Close to 2,500 families in the Sunderbans, robbed of a day’s full meal, will get food for at least a fortnight.
The German consulate in Calcutta will give approximately Rs 28 lakh to Mukti, an NGO in the Sunderbans that has around 15,000 families under its wings.
Mukti works in five blocks in the Sunderbans — Patharpratima, Mathurapur I, Mathurapur II, Joynagar II and Kultali.
The Telegraph had on April 17 reported how a third of these families were staring at starvation because of the lockdown forced by the novel coronavirus.
A survey in these blocks had revealed at least 5,000 families had little or nothing to eat. “The families had received between 2kg and 4kg of rice as free ration. That did not last long because of the several mouths that had to be fed,” Sankar Halder, the founder of Mukti, said on Saturday.
“Supporting the most vulnerable with food is the requirement of the hour. We have been providing the needy in Calcutta with food. Our federal foreign office has now sanctioned close to Rs 3 million; so, we will be able to distribute food to thousands of people living in the Sunderbans,” German deputy consul general Jurgen Thomas Schrod said. “We have asked the NGO to start procuring the stuff they need.”
He said the formalities had been completed and the money should reach Mukti in a couple of days.
“We will provide packs of essential items to close to 2,500 families with the money received from the German consulate,” Halder said.
Each pack will have 9kg rice, 7kg potatoes, 3kg dal, a litre of cooking oil, 1kg salt, two soap bars, and four cotton masks, a Mukti volunteer said. For a family of four-five people, the items should last a fortnight, he said.
Before the Germans stepped in, a string of Calcutta-based organisations led by Kolkata Gives had donated money that provided around 2,000 families with food.
Mukti, founded in 2003, now works with ABOUT 7,000 farmers who sell a part of their produce through the NGO’s online channel.
The NGO has a hub in Garia. Every morning, truckloads of organic vegetables arrive there from the Sunderbans. Delivery men on two-wheelers take the vegetables to more than 150 housing complexes in the city.
“Before the lockdown, we catered to around 5,000 families. Now, the number has come down to roughly 2,000 families,” a volunteer who oversees the NGO’s delivery channel said.

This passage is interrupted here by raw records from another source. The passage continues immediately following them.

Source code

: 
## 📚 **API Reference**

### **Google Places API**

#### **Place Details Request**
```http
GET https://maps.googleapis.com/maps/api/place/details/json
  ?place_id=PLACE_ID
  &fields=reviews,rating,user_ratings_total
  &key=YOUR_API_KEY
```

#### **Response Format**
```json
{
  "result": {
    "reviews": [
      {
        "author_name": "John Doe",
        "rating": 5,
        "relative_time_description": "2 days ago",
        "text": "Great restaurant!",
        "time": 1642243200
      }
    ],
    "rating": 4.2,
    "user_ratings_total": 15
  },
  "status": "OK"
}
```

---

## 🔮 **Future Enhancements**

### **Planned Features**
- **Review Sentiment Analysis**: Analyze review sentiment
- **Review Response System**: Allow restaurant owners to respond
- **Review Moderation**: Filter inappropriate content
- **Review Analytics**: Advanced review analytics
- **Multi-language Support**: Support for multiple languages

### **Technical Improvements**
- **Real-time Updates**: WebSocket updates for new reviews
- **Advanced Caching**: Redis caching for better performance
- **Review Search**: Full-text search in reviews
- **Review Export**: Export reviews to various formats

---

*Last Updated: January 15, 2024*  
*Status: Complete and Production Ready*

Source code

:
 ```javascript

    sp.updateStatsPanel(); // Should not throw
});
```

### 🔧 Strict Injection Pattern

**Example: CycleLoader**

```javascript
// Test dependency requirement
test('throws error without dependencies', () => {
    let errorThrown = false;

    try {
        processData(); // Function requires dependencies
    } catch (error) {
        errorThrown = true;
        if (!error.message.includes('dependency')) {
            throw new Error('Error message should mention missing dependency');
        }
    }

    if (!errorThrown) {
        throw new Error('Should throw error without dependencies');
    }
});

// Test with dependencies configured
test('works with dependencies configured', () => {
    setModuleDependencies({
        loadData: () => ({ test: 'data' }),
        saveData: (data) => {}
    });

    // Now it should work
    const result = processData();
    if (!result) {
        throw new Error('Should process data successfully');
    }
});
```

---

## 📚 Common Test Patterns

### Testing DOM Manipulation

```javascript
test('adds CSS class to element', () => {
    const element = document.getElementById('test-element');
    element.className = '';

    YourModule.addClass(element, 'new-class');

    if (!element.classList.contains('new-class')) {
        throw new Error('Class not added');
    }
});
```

“The home delivery channel, which accounts for around 10 per cent of income for farmers, is the only avenue that is still somewhat operational,” Halder said.
He said the German help was “godsend”. The people surveyed by Mukti constitutes a small percentage of the total number of people without food in the Sunderbans, he said.

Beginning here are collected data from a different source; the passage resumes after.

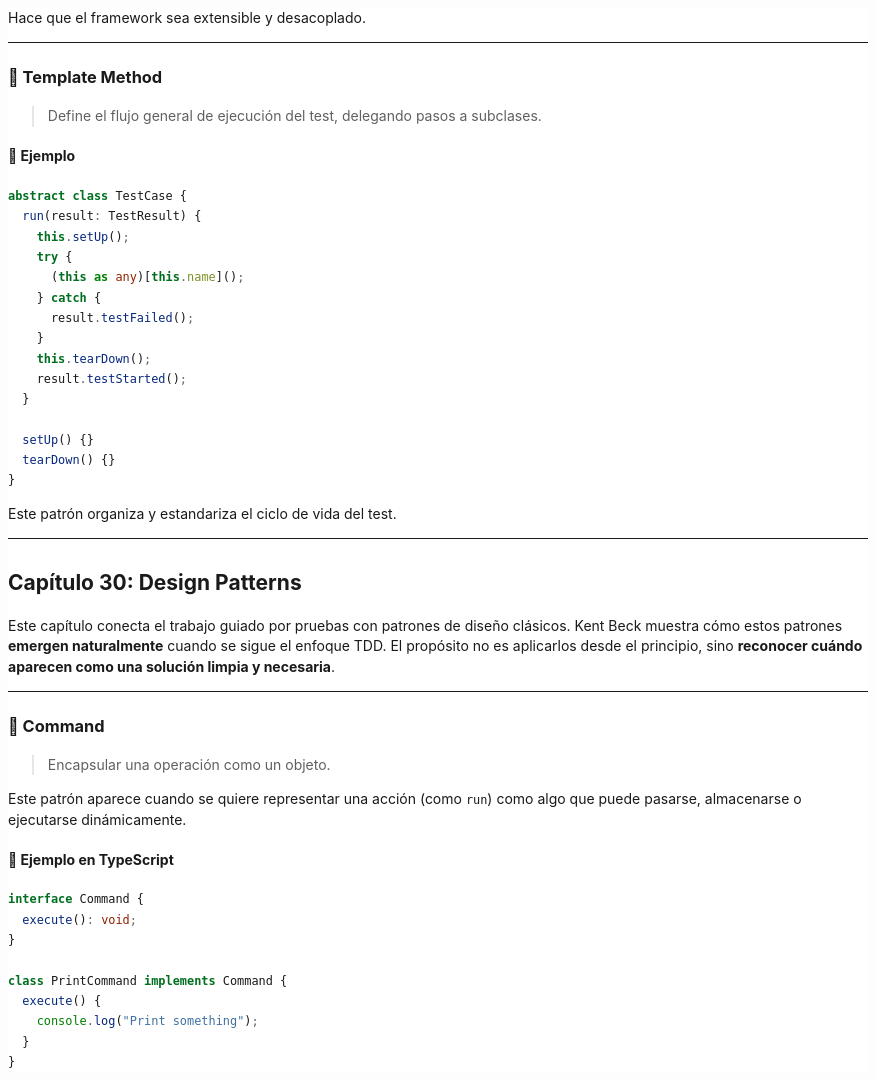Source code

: Hace que el framework sea extensible y desacoplado.

---

### 🔹 Template Method

> Define el flujo general de ejecución del test, delegando pasos a subclases.

#### 🧪 Ejemplo

```ts
abstract class TestCase {
  run(result: TestResult) {
    this.setUp();
    try {
      (this as any)[this.name]();
    } catch {
      result.testFailed();
    }
    this.tearDown();
    result.testStarted();
  }

  setUp() {}
  tearDown() {}
}
```

Este patrón organiza y estandariza el ciclo de vida del test.

---

## Capítulo 30: Design Patterns

Este capítulo conecta el trabajo guiado por pruebas con patrones de diseño clásicos. Kent Beck muestra cómo estos patrones **emergen naturalmente** cuando se sigue el enfoque TDD. El propósito no es aplicarlos desde el principio, sino **reconocer cuándo aparecen como una solución limpia y necesaria**.

---

### 🔹 Command

> Encapsular una operación como un objeto.

Este patrón aparece cuando se quiere representar una acción (como `run`) como algo que puede pasarse, almacenarse o ejecutarse dinámicamente.

#### 🧪 Ejemplo en TypeScript

```ts
interface Command {
  execute(): void;
}

class PrintCommand implements Command {
  execute() {
    console.log("Print something");
  }
}
```
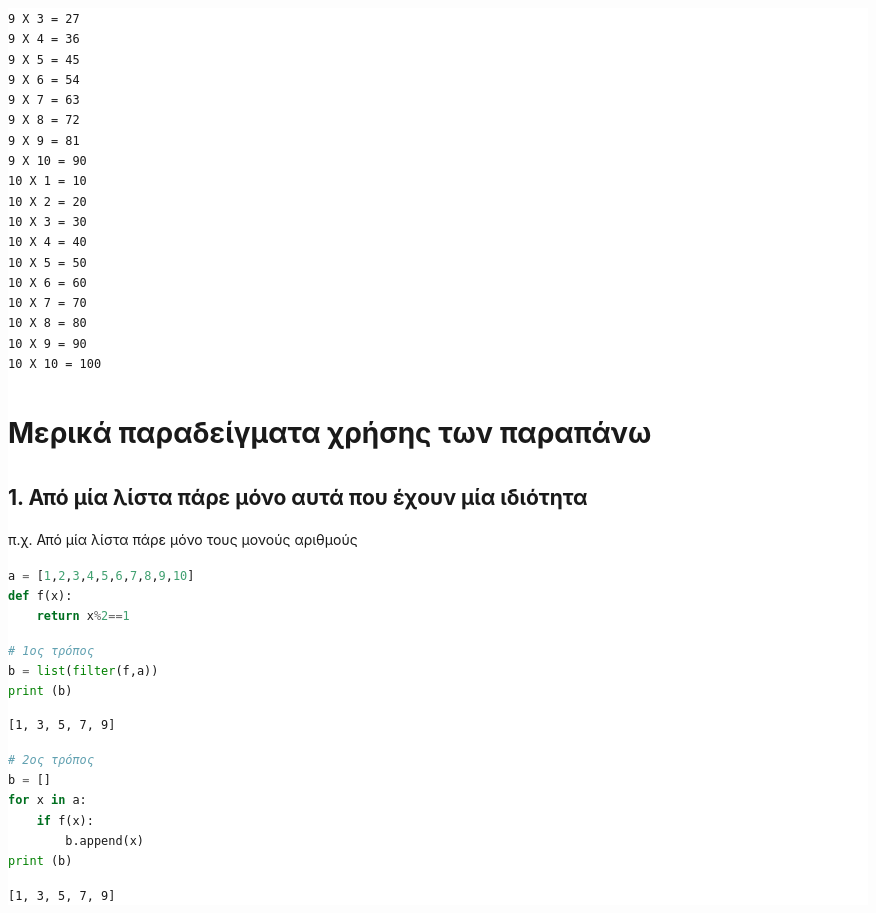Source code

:     9 X 3 = 27
    9 X 4 = 36
    9 X 5 = 45
    9 X 6 = 54
    9 X 7 = 63
    9 X 8 = 72
    9 X 9 = 81
    9 X 10 = 90
    10 X 1 = 10
    10 X 2 = 20
    10 X 3 = 30
    10 X 4 = 40
    10 X 5 = 50
    10 X 6 = 60
    10 X 7 = 70
    10 X 8 = 80
    10 X 9 = 90
    10 X 10 = 100


# Μερικά παραδείγματα χρήσης των παραπάνω

## 1. Από μία λίστα πάρε μόνο αυτά που έχουν μία ιδιότητα
π.χ. Από μία λίστα πάρε μόνο τους μονούς αριθμούς 


```python
a = [1,2,3,4,5,6,7,8,9,10]
def f(x):
    return x%2==1

```


```python
# 1ος τρόπος
b = list(filter(f,a))
print (b)
```

    [1, 3, 5, 7, 9]



```python
# 2ος τρόπος
b = []
for x in a:
    if f(x):
        b.append(x)
print (b)
```

    [1, 3, 5, 7, 9]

The main source of earning for the farmers is the wholesale market. Sunderbans supplies vegetables to large parts of Calcutta. Traders from Garia, Sonarpur and adjoining areas visit the wholesale markets in the Sunderbans every day. Most of them take suburban trains from Sealdah. Some use private vehicles as well. The stuff bought from the wholesale market is sold at all the big markets in Calcutta.
The lockdown has crippled this chain, primarily because of lack of transport options. “The big wholesale market in Raidighi, for example, has been running for just a couple of hours. But only a handful of farmers have been turning up. Buyers from Calcutta are mostly absent because trains have stopped,” Halder said.
Earlier this month, the German consulate had tied up with two city-based organisations to provide the hungry with food and frontline health workers with protective gears.